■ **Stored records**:
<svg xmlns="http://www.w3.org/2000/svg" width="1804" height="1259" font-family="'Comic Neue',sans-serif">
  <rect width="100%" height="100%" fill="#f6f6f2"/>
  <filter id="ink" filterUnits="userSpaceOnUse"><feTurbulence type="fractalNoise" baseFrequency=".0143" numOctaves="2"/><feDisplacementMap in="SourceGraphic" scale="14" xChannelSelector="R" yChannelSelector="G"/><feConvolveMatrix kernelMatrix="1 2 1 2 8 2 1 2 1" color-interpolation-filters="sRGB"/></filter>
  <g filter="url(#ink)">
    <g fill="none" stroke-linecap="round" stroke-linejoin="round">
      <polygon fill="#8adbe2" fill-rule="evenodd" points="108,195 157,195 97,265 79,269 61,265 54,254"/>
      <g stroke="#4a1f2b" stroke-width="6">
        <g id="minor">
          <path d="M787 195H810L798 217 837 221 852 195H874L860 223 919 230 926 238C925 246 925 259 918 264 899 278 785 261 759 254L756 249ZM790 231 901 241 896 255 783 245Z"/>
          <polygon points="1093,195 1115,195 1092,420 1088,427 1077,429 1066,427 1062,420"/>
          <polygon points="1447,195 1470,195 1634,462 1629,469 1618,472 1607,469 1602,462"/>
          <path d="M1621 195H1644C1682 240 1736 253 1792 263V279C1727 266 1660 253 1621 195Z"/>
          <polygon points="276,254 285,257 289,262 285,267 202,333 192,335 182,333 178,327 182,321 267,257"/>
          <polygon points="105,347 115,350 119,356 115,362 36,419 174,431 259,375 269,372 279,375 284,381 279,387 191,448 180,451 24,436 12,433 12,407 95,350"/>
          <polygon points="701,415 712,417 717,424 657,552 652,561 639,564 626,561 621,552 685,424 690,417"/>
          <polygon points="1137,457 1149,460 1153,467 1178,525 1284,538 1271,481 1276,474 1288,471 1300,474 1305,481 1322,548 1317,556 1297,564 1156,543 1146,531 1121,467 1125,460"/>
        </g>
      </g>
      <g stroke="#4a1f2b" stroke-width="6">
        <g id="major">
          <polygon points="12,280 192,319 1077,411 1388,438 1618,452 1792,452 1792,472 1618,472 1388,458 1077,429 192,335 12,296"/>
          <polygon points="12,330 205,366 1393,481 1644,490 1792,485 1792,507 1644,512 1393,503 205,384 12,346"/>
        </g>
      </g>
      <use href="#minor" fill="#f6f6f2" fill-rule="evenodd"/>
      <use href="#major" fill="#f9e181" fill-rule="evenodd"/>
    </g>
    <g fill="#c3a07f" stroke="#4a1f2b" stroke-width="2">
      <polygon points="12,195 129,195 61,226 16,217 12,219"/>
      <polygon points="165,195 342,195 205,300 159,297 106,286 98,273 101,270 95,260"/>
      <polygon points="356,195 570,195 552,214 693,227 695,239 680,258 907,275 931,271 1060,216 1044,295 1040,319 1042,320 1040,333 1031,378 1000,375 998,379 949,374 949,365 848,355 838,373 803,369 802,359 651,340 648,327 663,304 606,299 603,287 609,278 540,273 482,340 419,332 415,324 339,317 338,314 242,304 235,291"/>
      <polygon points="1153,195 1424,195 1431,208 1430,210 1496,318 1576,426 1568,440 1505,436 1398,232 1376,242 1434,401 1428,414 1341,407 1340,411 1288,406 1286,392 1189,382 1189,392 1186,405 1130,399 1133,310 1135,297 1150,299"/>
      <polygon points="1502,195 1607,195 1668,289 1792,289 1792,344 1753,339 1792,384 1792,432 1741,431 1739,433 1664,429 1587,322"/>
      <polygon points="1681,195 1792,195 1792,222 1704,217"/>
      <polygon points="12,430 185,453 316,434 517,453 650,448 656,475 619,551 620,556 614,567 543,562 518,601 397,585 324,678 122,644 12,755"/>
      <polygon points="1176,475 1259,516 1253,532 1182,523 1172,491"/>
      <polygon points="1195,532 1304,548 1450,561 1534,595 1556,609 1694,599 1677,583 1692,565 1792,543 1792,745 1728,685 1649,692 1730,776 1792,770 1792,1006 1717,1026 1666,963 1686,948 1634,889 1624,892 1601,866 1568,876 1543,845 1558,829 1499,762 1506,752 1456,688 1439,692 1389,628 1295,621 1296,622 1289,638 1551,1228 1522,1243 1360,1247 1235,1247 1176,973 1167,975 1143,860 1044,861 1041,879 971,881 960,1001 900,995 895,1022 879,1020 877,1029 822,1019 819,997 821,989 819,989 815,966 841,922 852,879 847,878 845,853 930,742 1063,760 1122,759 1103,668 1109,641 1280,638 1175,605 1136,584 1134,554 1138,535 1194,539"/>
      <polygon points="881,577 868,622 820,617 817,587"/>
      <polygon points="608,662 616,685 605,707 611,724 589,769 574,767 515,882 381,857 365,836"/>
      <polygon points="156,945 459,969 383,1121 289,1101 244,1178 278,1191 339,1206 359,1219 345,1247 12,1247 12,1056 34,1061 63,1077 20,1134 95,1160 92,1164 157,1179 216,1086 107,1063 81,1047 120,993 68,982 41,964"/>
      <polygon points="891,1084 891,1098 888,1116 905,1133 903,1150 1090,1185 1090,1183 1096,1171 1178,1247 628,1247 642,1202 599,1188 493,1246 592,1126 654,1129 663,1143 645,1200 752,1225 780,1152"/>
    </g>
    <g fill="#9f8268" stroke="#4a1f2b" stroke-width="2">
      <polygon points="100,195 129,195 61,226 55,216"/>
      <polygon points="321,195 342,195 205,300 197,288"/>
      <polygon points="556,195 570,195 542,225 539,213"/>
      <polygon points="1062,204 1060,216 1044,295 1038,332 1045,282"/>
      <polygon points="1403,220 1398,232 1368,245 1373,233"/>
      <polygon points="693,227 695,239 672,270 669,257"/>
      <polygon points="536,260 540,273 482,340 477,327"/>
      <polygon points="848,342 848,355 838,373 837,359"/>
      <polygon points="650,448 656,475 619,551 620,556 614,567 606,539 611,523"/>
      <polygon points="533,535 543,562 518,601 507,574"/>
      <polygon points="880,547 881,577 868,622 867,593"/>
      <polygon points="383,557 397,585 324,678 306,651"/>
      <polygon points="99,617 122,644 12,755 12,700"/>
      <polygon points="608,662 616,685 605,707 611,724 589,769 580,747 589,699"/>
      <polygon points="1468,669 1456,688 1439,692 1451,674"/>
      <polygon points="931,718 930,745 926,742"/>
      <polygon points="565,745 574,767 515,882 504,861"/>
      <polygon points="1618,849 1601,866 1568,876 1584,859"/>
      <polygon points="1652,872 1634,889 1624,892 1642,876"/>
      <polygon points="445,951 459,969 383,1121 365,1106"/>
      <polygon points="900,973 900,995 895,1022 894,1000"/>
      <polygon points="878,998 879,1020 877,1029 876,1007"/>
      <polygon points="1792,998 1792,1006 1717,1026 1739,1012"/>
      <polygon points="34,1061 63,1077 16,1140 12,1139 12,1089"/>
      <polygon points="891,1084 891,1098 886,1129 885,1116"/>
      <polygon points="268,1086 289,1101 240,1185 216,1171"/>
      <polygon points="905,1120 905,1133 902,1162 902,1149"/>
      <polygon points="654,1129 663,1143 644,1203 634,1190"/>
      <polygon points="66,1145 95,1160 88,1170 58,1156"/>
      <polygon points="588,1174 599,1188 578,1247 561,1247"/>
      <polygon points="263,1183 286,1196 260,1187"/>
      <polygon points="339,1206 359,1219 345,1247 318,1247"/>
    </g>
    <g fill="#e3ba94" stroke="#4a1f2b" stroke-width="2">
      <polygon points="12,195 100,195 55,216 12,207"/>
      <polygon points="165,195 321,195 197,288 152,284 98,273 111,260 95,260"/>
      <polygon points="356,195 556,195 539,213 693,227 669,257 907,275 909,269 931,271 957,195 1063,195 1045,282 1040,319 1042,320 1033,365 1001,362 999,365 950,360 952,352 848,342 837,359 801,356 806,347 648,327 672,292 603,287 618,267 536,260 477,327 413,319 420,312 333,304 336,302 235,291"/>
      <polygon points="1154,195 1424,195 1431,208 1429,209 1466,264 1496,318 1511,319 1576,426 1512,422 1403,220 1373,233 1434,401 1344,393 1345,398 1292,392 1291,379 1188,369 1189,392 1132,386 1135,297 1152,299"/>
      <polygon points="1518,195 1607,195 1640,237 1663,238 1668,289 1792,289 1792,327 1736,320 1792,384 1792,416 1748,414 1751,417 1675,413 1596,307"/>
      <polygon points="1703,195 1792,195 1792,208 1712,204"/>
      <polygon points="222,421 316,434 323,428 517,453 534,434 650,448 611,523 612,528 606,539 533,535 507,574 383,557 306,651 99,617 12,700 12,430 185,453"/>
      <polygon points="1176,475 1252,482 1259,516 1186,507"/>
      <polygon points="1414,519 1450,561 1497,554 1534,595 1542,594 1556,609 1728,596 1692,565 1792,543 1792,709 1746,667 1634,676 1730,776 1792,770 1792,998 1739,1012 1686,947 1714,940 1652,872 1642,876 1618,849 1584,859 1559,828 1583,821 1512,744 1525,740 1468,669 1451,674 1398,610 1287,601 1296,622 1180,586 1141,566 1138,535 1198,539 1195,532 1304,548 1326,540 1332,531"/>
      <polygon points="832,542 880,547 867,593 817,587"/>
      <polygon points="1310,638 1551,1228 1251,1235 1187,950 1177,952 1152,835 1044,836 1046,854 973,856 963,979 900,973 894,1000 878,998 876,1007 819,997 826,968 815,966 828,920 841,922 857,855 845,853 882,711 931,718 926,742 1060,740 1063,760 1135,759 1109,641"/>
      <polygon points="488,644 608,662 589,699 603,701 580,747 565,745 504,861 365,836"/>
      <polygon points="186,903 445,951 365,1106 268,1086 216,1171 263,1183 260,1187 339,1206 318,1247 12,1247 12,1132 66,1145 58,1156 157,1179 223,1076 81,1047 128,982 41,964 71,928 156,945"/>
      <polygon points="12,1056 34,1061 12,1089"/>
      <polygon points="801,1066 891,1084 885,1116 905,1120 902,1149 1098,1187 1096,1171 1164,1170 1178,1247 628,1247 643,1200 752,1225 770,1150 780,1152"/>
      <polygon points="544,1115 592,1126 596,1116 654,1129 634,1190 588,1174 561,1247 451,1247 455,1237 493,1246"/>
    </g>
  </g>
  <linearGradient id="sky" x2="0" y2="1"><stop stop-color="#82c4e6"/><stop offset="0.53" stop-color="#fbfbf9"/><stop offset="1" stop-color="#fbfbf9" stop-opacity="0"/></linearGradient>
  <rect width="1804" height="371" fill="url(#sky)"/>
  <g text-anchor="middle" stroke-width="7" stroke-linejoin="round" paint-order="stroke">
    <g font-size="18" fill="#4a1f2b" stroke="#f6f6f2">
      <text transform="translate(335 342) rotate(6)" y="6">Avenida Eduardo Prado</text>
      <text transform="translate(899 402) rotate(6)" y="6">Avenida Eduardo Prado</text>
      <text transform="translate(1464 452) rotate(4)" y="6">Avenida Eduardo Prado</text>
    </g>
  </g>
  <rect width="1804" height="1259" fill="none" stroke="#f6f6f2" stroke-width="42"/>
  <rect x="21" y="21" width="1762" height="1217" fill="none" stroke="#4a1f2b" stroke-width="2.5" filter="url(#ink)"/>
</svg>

■ **What to do**:
Print, from the entries above, the line with "1060,216 1044,295 1038,332", the line with "321,195 197,288 152,284" and all lines between them, exactly and with nothing else.

■ **Response to this task**:
      <polygon points="1062,204 1060,216 1044,295 1038,332 1045,282"/>
      <polygon points="1403,220 1398,232 1368,245 1373,233"/>
      <polygon points="693,227 695,239 672,270 669,257"/>
      <polygon points="536,260 540,273 482,340 477,327"/>
      <polygon points="848,342 848,355 838,373 837,359"/>
      <polygon points="650,448 656,475 619,551 620,556 614,567 606,539 611,523"/>
      <polygon points="533,535 543,562 518,601 507,574"/>
      <polygon points="880,547 881,577 868,622 867,593"/>
      <polygon points="383,557 397,585 324,678 306,651"/>
      <polygon points="99,617 122,644 12,755 12,700"/>
      <polygon points="608,662 616,685 605,707 611,724 589,769 580,747 589,699"/>
      <polygon points="1468,669 1456,688 1439,692 1451,674"/>
      <polygon points="931,718 930,745 926,742"/>
      <polygon points="565,745 574,767 515,882 504,861"/>
      <polygon points="1618,849 1601,866 1568,876 1584,859"/>
      <polygon points="1652,872 1634,889 1624,892 1642,876"/>
      <polygon points="445,951 459,969 383,1121 365,1106"/>
      <polygon points="900,973 900,995 895,1022 894,1000"/>
      <polygon points="878,998 879,1020 877,1029 876,1007"/>
      <polygon points="1792,998 1792,1006 1717,1026 1739,1012"/>
      <polygon points="34,1061 63,1077 16,1140 12,1139 12,1089"/>
      <polygon points="891,1084 891,1098 886,1129 885,1116"/>
      <polygon points="268,1086 289,1101 240,1185 216,1171"/>
      <polygon points="905,1120 905,1133 902,1162 902,1149"/>
      <polygon points="654,1129 663,1143 644,1203 634,1190"/>
      <polygon points="66,1145 95,1160 88,1170 58,1156"/>
      <polygon points="588,1174 599,1188 578,1247 561,1247"/>
      <polygon points="263,1183 286,1196 260,1187"/>
      <polygon points="339,1206 359,1219 345,1247 318,1247"/>
    </g>
    <g fill="#e3ba94" stroke="#4a1f2b" stroke-width="2">
      <polygon points="12,195 100,195 55,216 12,207"/>
      <polygon points="165,195 321,195 197,288 152,284 98,273 111,260 95,260"/>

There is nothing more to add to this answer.